There are other examples. Blumhouse Productions (Paranormal Activity, Insidious, The Purge, Get Out) uses only micro-budgets of $3-5 million per film. This limit doesn’t come solely from frugality. Rather, from the idea that

“Anytime you limit somebody, it always – in terms of resources – kind of creates opportunities. Our movies have few visual effects”

Blumhouse films have grossed over $2 billion worldwide.

Steve Martin writes about this in his memoir Born Standing Up. He describes more than a decade of performing with only marginal success before it occurred to him to reduce his act:

“What if there were no punch lines? What if there were no indicators? What if I created tension and never released it? What if I headed for a climax, but all I delivered was an anticlimax? What would the audience do with all that tension? Theoretically, it would have to come out sometime. But if I kept denying them the formality of a punch line, the audience would eventually pick their own place to laugh, essentially out of desperation”

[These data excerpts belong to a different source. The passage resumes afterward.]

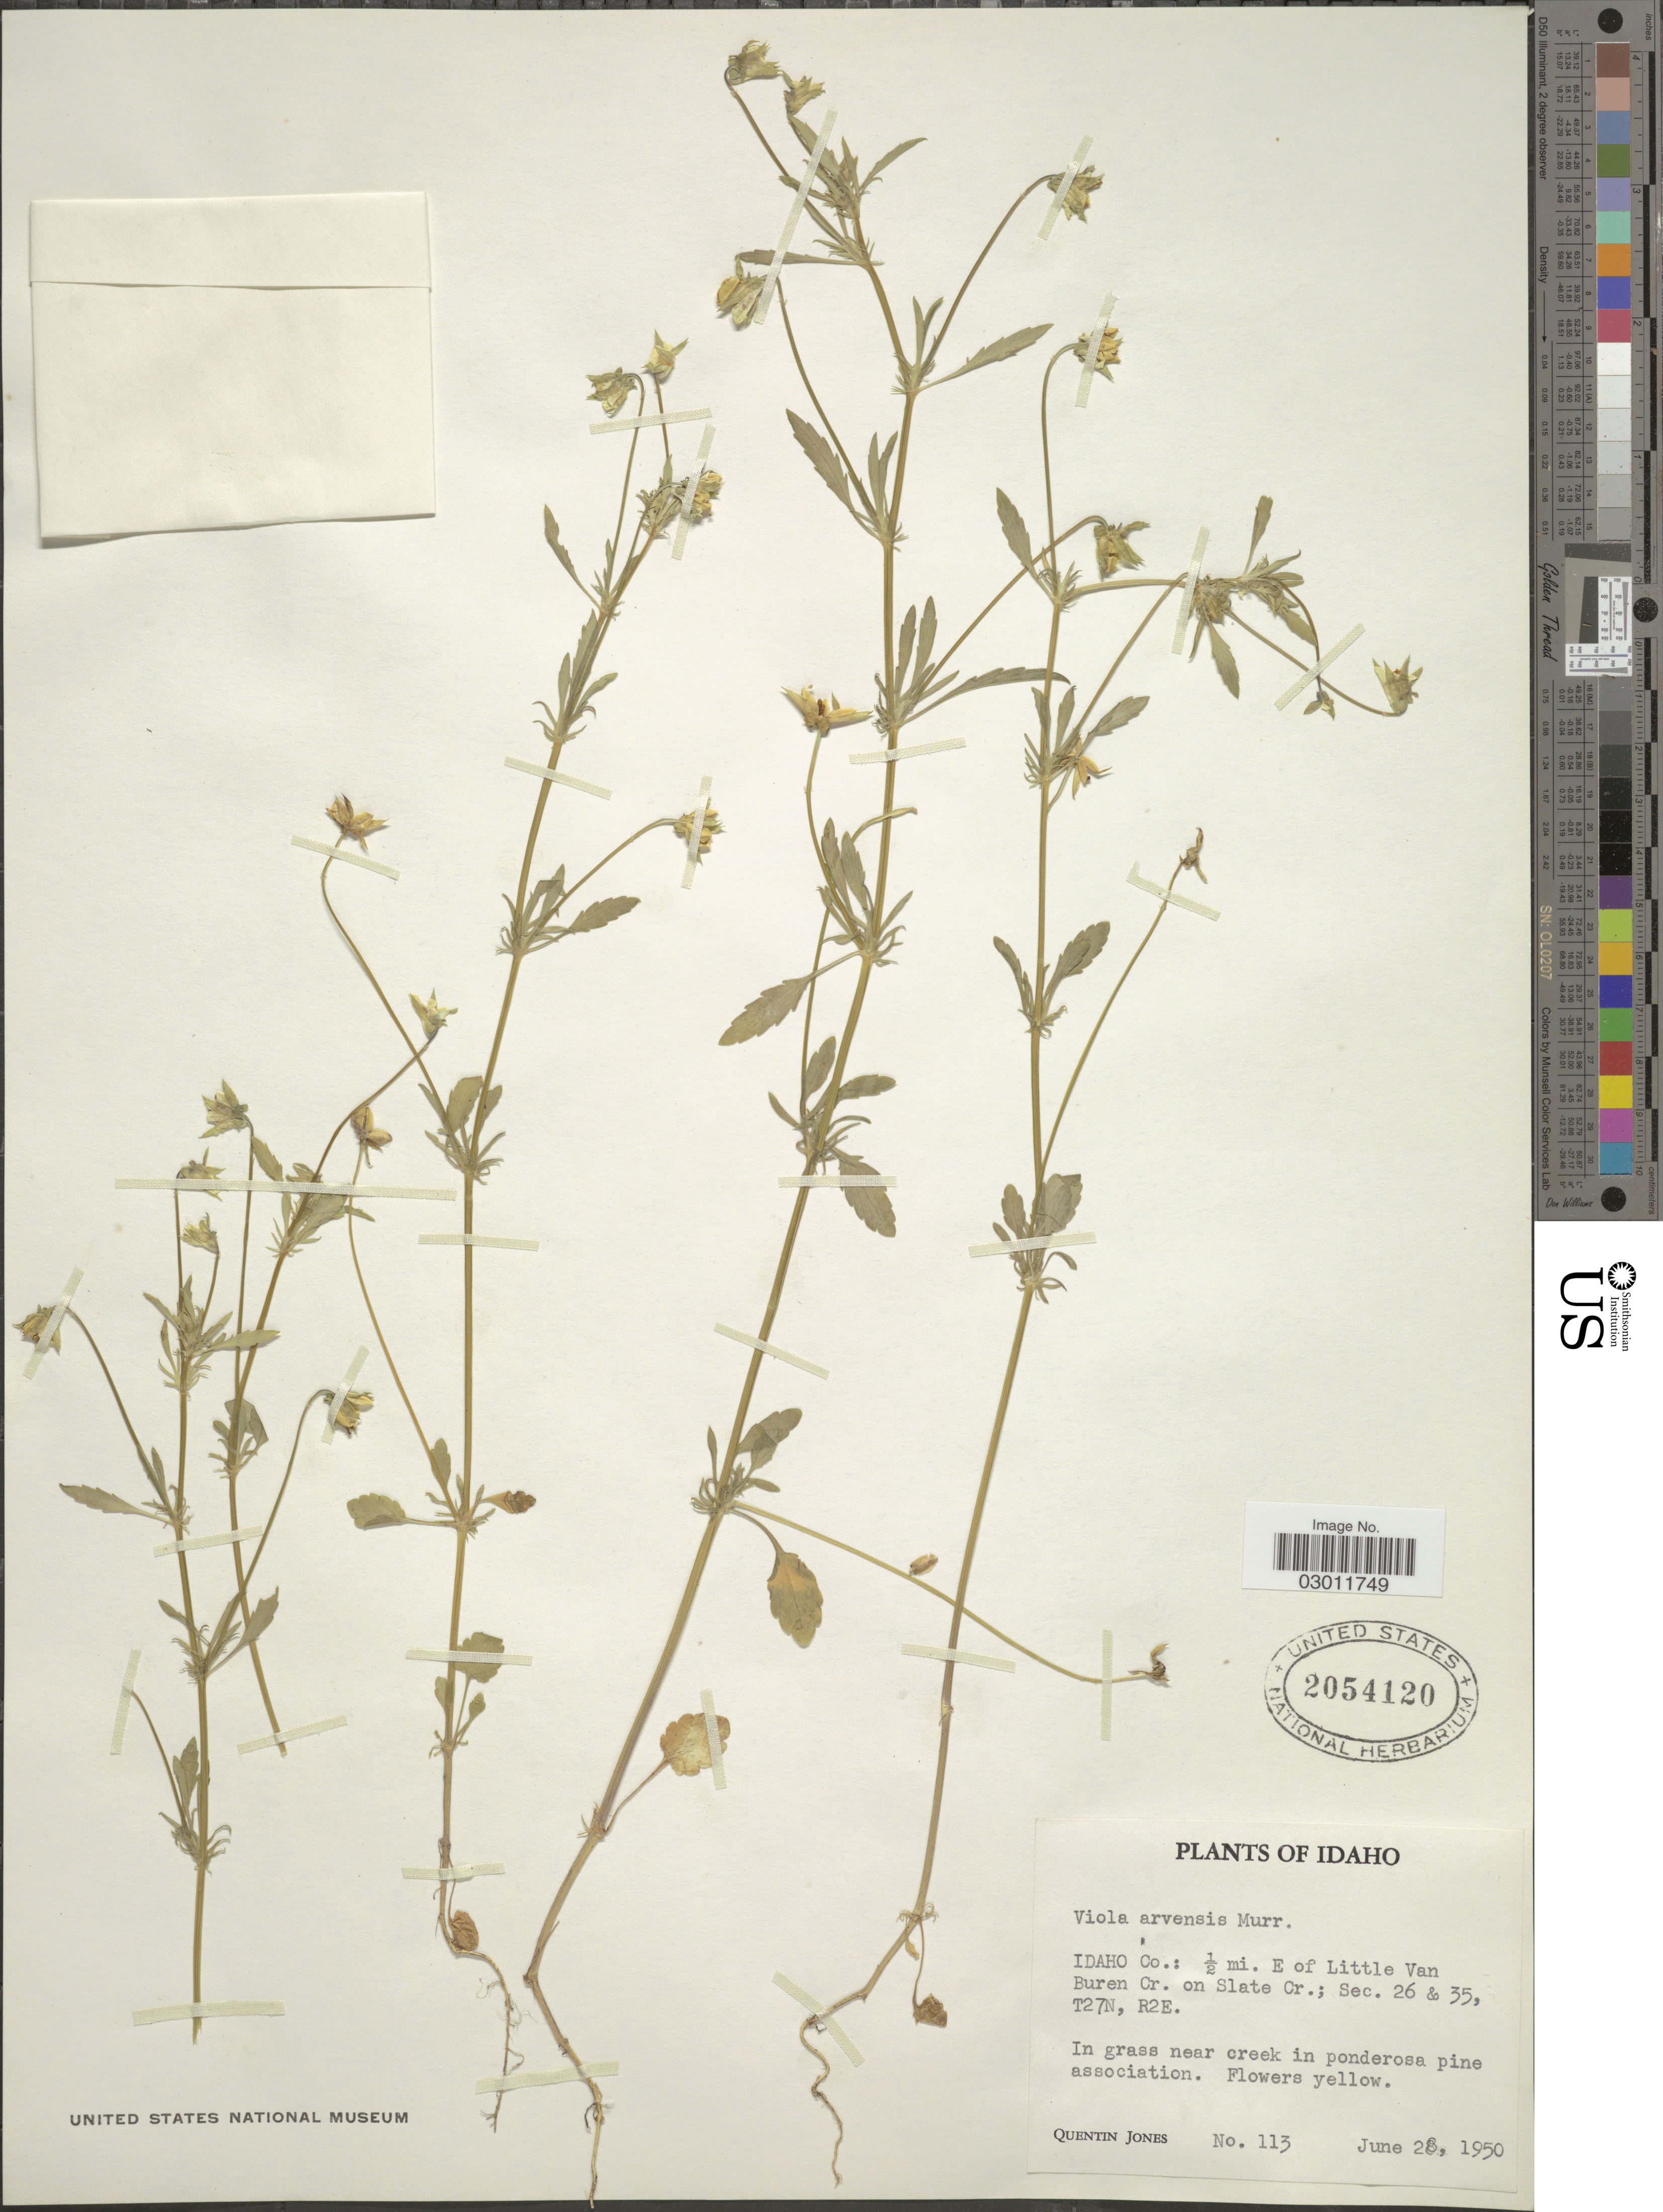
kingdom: Plantae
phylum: Tracheophyta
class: Magnoliopsida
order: Malpighiales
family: Violaceae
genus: Viola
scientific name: Viola arvensis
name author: Murray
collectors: Q. Jones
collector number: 113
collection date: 1950-06-28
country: United States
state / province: Idaho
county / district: Idaho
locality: ½ mi. e of Little Van Buren Cr. on Slate Cr.; Sec. 26 & 35, T27N, R2E.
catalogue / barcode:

In this case, Martin’s constraint was to deny the audience the very thing they expected to be at the core of a comedy routine.

Constraints can apply to fields beyond entertainment. I’ve written before about how USV applies a series of constraints to guide our investing framework. Those include a specific investment thesis, small fund size, single office and collaborative decision-making.
Willie Nelson once remarked that “three chords and the truth — that’s what a country song is.” This legendary graphic from the Sideburns zine gets even more specific:

In working with entrepreneurs I often first ask them to consider what to remove from their service or application. Maybe this also applies more generally. We could then regularly embrace what happens simply by applying constraints to what we do.